A very important principle underlies the Committee's attitude to the second point about the excessive use of the private motor car. Canberra already has a population of approximately 160,000 and this increases by about 10 per cent - or some 15,000 people - every year. It is a city designed for the mo:or car; it has almost no real public transport. One has only to see the congestion around the Russell Hill complex - that was in the Committee's mind when it drew attention to the excessive amount of space being taken up by bitumen - to realise what will happen if this development goes on in the way it is going on now. Something like 20 per cent of the urban surface is taken up with carriageways, and that does not take into account the area devoted to parking spaces.

It is not an easy problem to solve. You cannot take away unreasonably the freedom of the ordinary citizen to use his motor car, but you have to provide him with a better system. Cities like Rome and Bologna have experimented with providing free public transport. It seems to me that that is not the complete answer, but it is something that can be thought about seriously now and at least started as a beginning. Surely we have to move in the direction of regarding the motor car as part of public transport. I am thinking of the suggestions put forward for mini-buses, dial-a-bus and things of that sort to keep the motorist off the road at least in peak times and to provide him with a better system. Why should our taxi service not be regarded more as part of the public transport system than it is now? One should consider the social cost of the motor car that follows from the congestion and is reflected in twisted bodies, third party insurance premiums, industries like the panel beating industry, the excessive amount of land devoted to the motor car and the social wastage involved in the use of the motor car. lt is parked and left useless all day, merely to take a person to work and to bring a person home. Surely in Canberra of all places, where there are plenary powers, a survey could be undertaken to determine just how much it would cost and how much cheaper overall it would be - I suggest it would be cheaper - to subsidise either a private taxi service or a government run taxi service that would pick up people and take them to work by arrangement. It would be known that people in one area wanted to work in another area, and they would be taken there and brought back. It would not be beyond the present level of computer technology. It could be done, and I suggest seriously that it must be done. In Canberra 85 per cent to 90 per cent of people drive their cars to work. That is by far the highest percentage for anywhere in Australia and probably in the whole world. For a variety of reasons Canberra has by far the highest percentage of people owning and driving motor cars. One should look at the cost of the motor car - the hire purchase cost, the depreciation cost - and at the industries it supports which could engage in more socially useful activity. This is the problem but it is linked up with other matters.

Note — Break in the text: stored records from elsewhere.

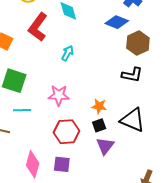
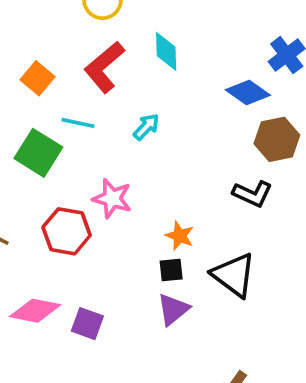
cyan line: (22, 110) -> (78, 123), moved
red hexagon: (66, 132) -> (67, 231), moved
pink diamond: (33, 164) -> (35, 311), turned 72

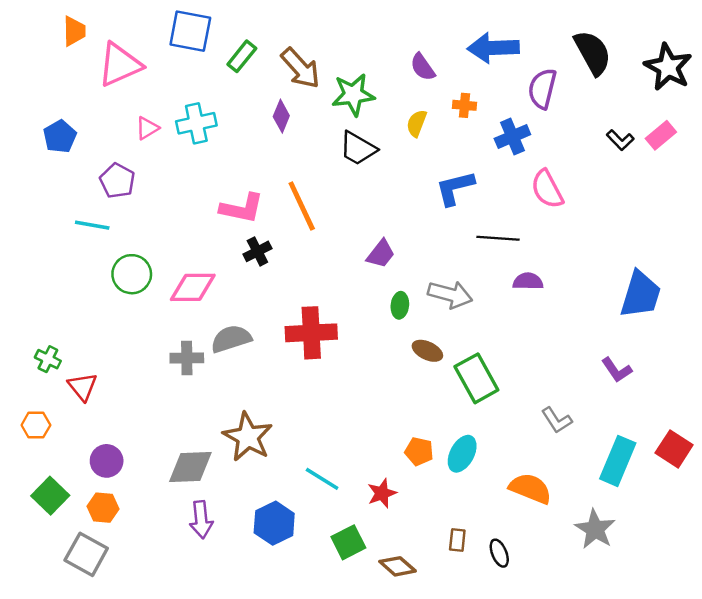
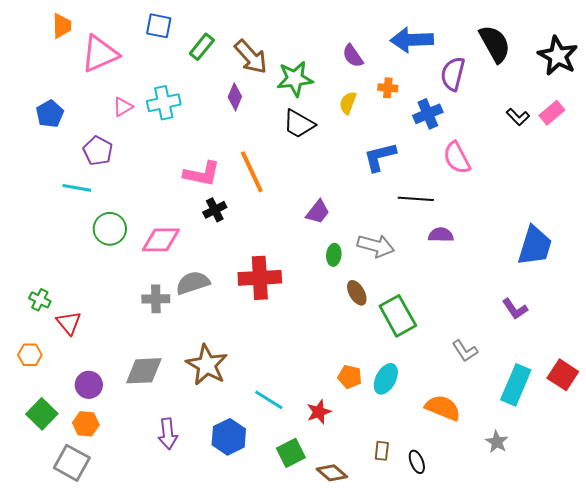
blue square: (190, 31) -> (159, 26), size x0.7
brown ellipse: (427, 351) -> (357, 293), turned 35
gray diamond: (190, 467) -> (144, 371), moved
gray star: (595, 529) -> (497, 442), size x0.7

For example, only a week or so ago the attention of the people of Canberra was drawn to the fact that the carbon monoxide levels at peak hours in Northbourne Avenue approached a standard which is the significant danger to health level, as recommended by the Government of the United States of America. The level was far in excess of the levels recommended by the World Health Organisation. It is true that it was not an average. The levels were taken at peak hour in Canberra. This is a city with only 160,000 people, yet the carbon monoxide levels are rapidly approaching those of Pitt Street in Sydney, and our population is increasing by something like 15,000 people a year. Canberra is a city designed for the motor car, but we are not taking sufficient account of the social cost of the motor car. Those are the features that underlie this report, which requires that it be given a very wide reading because it is, I believe, the beginning of an awareness of the problem that has to be solved.